Deux petits bémols face à mon enthousiasme :
p210 de l’édition poche, on trouve : « Mais il est vrai que seules la femme et la baleine connaissent la ménopause. » à propos du personnage féminin d’Ummu-Hubur. Cette femme aurait été très belle et très courtisée, puis, l’âge aidant, son corps aurait été totalement déformé, au point de ressembler à un cétacé. Soit. Mais il y a cette phrase au double, voir triple sens, qui est vraiment de trop. A quel degré d’humour, ou d’absence total d’humour, faut-il le prendre ?

Attention spoiler :
J’ai trouvé particulièrement dommage d’avoir évacué la victoire de Matali d’un simple paragraphe. Après tout, s’il y a un héros, c’est le personnage de Matali, qui arrive à vaincre la manifestation du chaos, et non son juge de mari. C’est pourtant à lui que l’on s’intéresse dans les derniers chapitres, comme si sa querelle avec Haraïm de Balaat était plus importante que le retour de la justice.

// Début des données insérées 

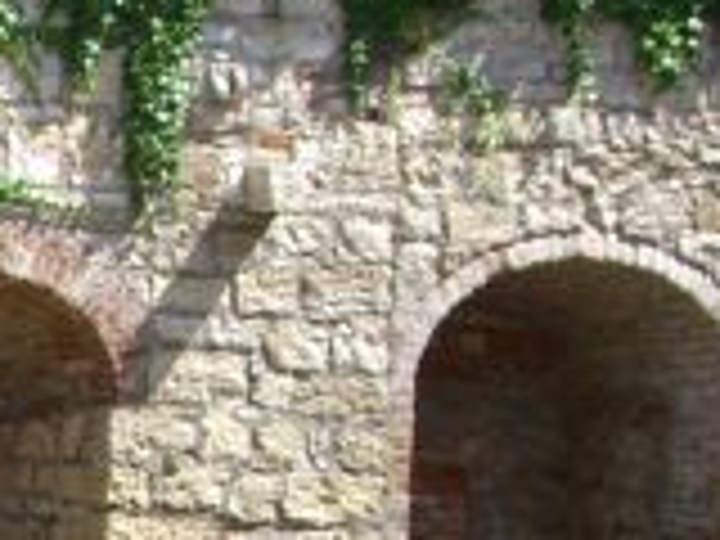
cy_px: 976
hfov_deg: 9.9
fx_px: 3910
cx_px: -621
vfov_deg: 7.7
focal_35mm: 188
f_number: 4.8
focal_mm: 7.6
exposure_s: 1/160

Enthousiasmante et fascinante, c’est une lecture que je conseille

Mnemos Icares (24 juin 2005)344 pages 19.00 € ISBN : 2-915-15944-0
Couverture : Guillaume Sorel

-585 av. JC. Sarban est encore un enfant quand il quitte le ferme familiale pour Babylone et qu’il entre comme novice dans l’Ordre des accusateurs. « Ordre et Stabilité », telle est la devise des juges, qui veillent au respect de la loi dans la cité.

Quinze ans plus tard, Sarban est devenu un accusateur estimé et redouté. Un jour, les présages annoncent que les dieux sont épuisés et que les hommes doivent verser leur sang : le temps est suspendu, la loi n’a plus cours. Le peuple de Babylone devient fou et le chaos s’installe dans la cité. Crimes, viols, pillages… tout est permis.

Dans la fureur générale, Sarban remarque un meurtre étrange qui semble avoir été commandité avant la suspension de la loi… Des Jardins Suspendus à la tour de Babel, malgré la haine des hommes et la colère des dieux, l’accusateur décide de mener l’enquête. Pour le pire.